» Job:
Your task is to copy the records that follow exactly, minus any images.

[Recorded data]
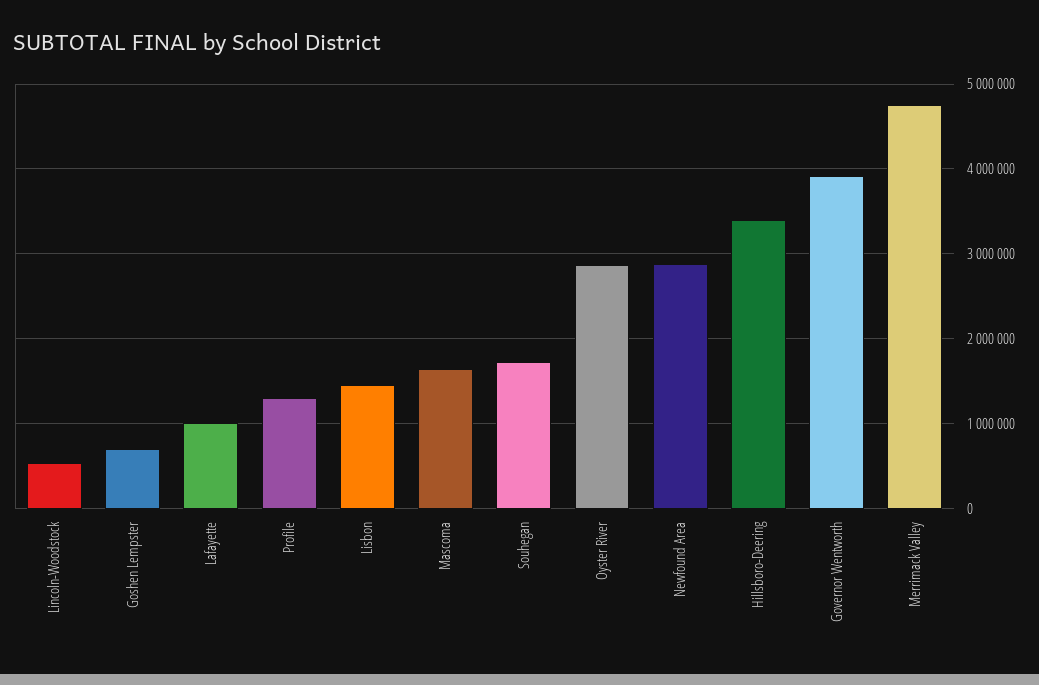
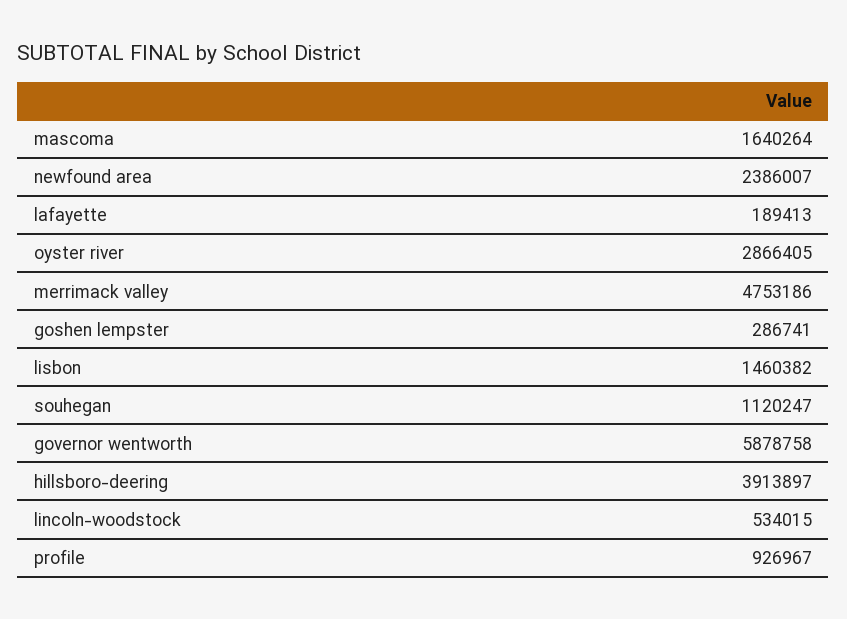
Goshen Lempster: 700000 -> 286741
Lafayette: 1000000 -> 189413
Profile: 1300000 -> 926967
Souhegan: 1700000 -> 1120247
Newfound Area: 2900000 -> 2386007
Hillsboro-Deering: 3400000 -> 3913897
Governor Wentworth: 3900000 -> 5878758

» Exercise result:
Goshen Lempster: 700000 -> 286741
Lafayette: 1000000 -> 189413
Profile: 1300000 -> 926967
Souhegan: 1700000 -> 1120247
Newfound Area: 2900000 -> 2386007
Hillsboro-Deering: 3400000 -> 3913897
Governor Wentworth: 3900000 -> 5878758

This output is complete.